I’ve been preserving my garden produce for years – I’d say at least 25 years or so. Only within the last few years, though, have I found a solution to using my canned goods in an organized manner. How to make sure that we had enough to last us until the next season? Or to avoid an excess of something that wasn’t a favorite? I needed a pantry inventory system!
Prior to moving to an apple-less location (sob!) I made hundreds of pounds of apples into applesauce every year. This was by far my kids’ favorite canned food item, so it was easy for us to use it all up and then find ourselves without any for months on end.
Or the opposite would happen. Those jars of pickled peppers that tasted fine but turned out mushy ended up in the back of the pantry. That left us with canned peppers at the height of fresh pepper season.
I was not doing such a good job of keeping track of my inventory of canned goods in the pantry.

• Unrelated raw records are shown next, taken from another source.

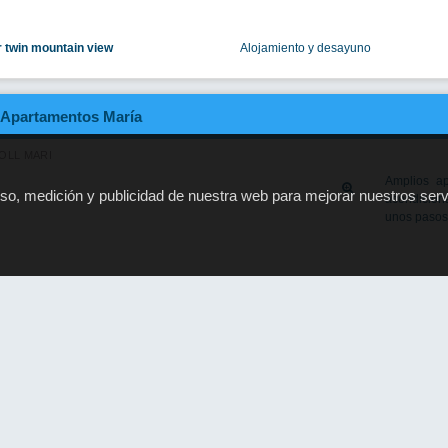
Construida 
de Migjorn,
de los lugar
ón Deluxe doble (Sky Terrace)
Solo Alojamiento
DELUXE KING BED
Solo Alojamiento
ón 2 camas deluxe con terraza
Solo Alojamiento
Cala Es Pujols
 FONOLL MARI, 84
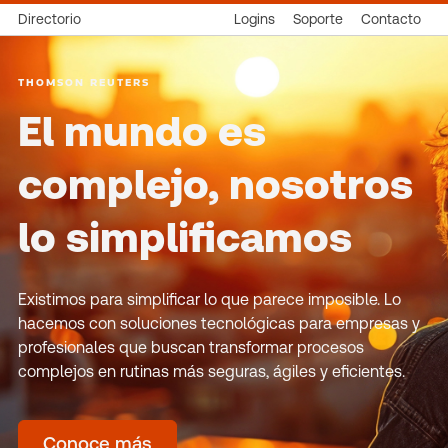
Directorio
Logins
Soporte
Contacto
THOMSON REUTERS
El mundo es
complejo, nosotros
lo simplificamos
Existimos para simplificar lo que parece imposible. Lo
hacemos con soluciones tecnológicas para empresas y
profesionales que buscan transformar procesos
complejos en rutinas más seguras, ágiles y eficientes.
Conoce más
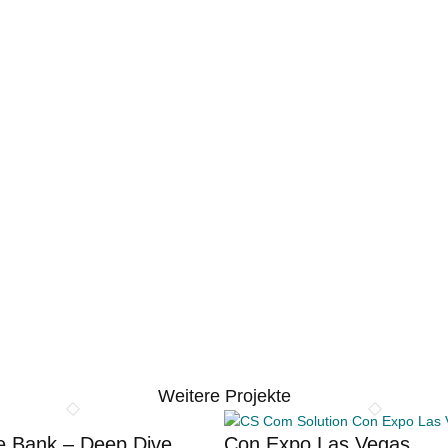
Weitere Projekte
e Bank – Deep Dive
Con Expo Las Vegas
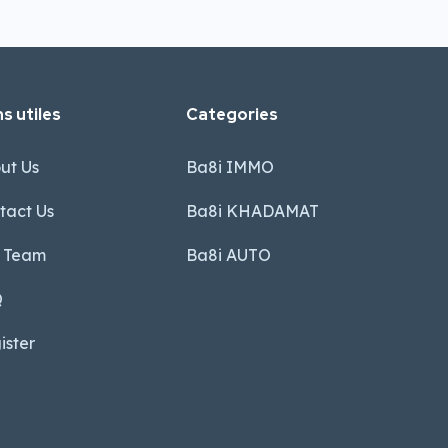
s utiles
Categories
ut Us
Ba8i IMMO
tact Us
Ba8i KHADAMAT
 Team
Ba8i AUTO
Q
ister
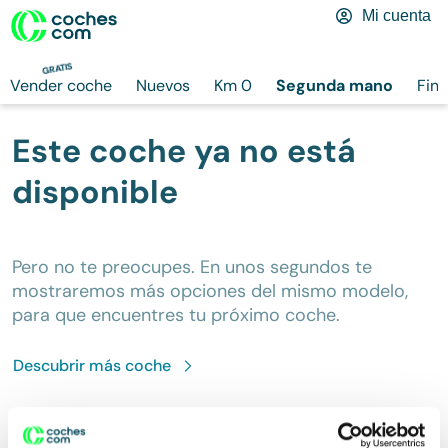
Mi cuenta
GRATIS
Vender coche
Nuevos
Km 0
Segunda mano
Fina
Este coche ya no está
disponible
Pero no te preocupes. En unos segundos te
mostraremos más opciones del mismo modelo,
para que encuentres tu próximo coche.
Descubrir más
coche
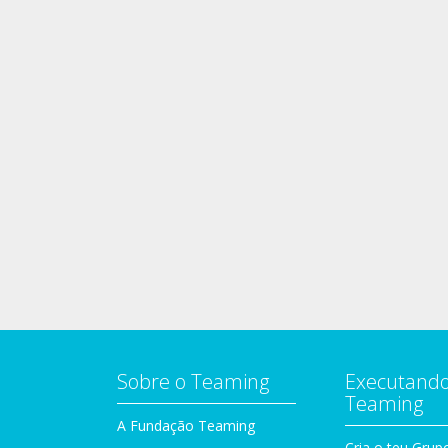
Sobre o Teaming
Executando
Teaming
A Fundação Teaming
Cria o teu Grup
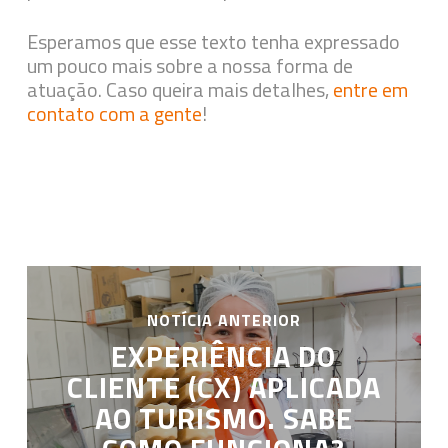
Esperamos que esse texto tenha expressado
um pouco mais sobre a nossa forma de
atuação. Caso queira mais detalhes,
entre em
contato com a gente
!
NOTÍCIA ANTERIOR
EXPERIÊNCIA DO
CLIENTE (CX) APLICADA
AO TURISMO. SABE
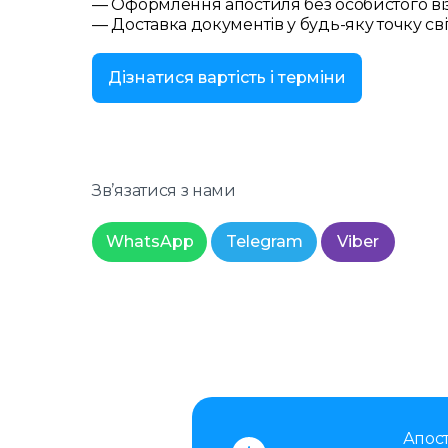
— Оформлення апостиля без особистого ві
— Доставка документів у будь-яку точку сві
Дізнатися вартість і терміни
Зв’язатися з нами
WhatsApp
Telegram
Viber
Апост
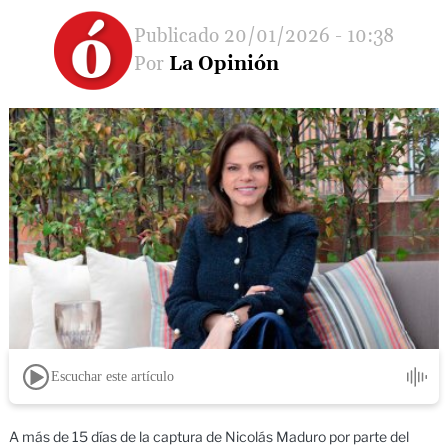
20/01/2026 - 10:38
La Opinión
Escuchar este artículo
A más de 15 días de la captura de Nicolás Maduro por parte del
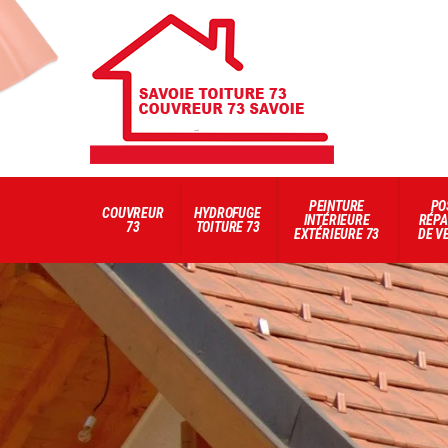
PEINTURE
PO
COUVREUR
HYDROFUGE
INTÉRIEURE
RÉPA
73
TOITURE 73
EXTÉRIEURE 73
DE V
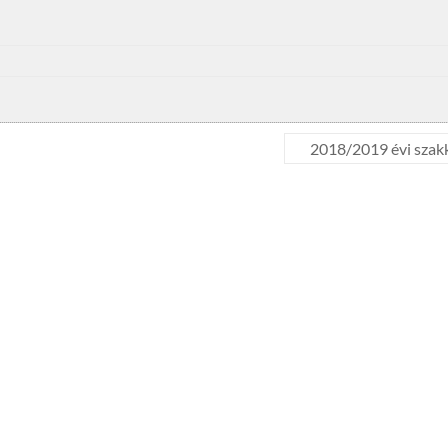
2018/2019 évi szak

I found the solution in a copy of The Tightwad Gazette years ago. In it, the author shared her plan for making sure her preserved foods were used up before the next season’s glut of zucchini and green beans without depleting the stores too soon:
A simple pantry inventory chart.
With the canning season complete, I made a chart similar to what you see above. I determined how many jars of each item I had. I then divided that by the number of months I’d like my stock to last and marked the result in the column for each month. The marks represented the jars in my pantry. With the chart taped inside the pantry where I stored my canned food, I could easily keep track.
Every time I pulled out a jar of applesauce or peaches, I’d fill in a circle. It was easy to tell at a glance what I had plenty of. Or what I needed to serve more of.
I generally started my chart in November, since that’s about when the garden stopped producing. Keeping track of the canned goods in the pantry in this manner meant that we had a nice variety all winter long.
Do you have a pantry inventory system for using your canned goods? Or do you just use them willy-nilly until they’re gone?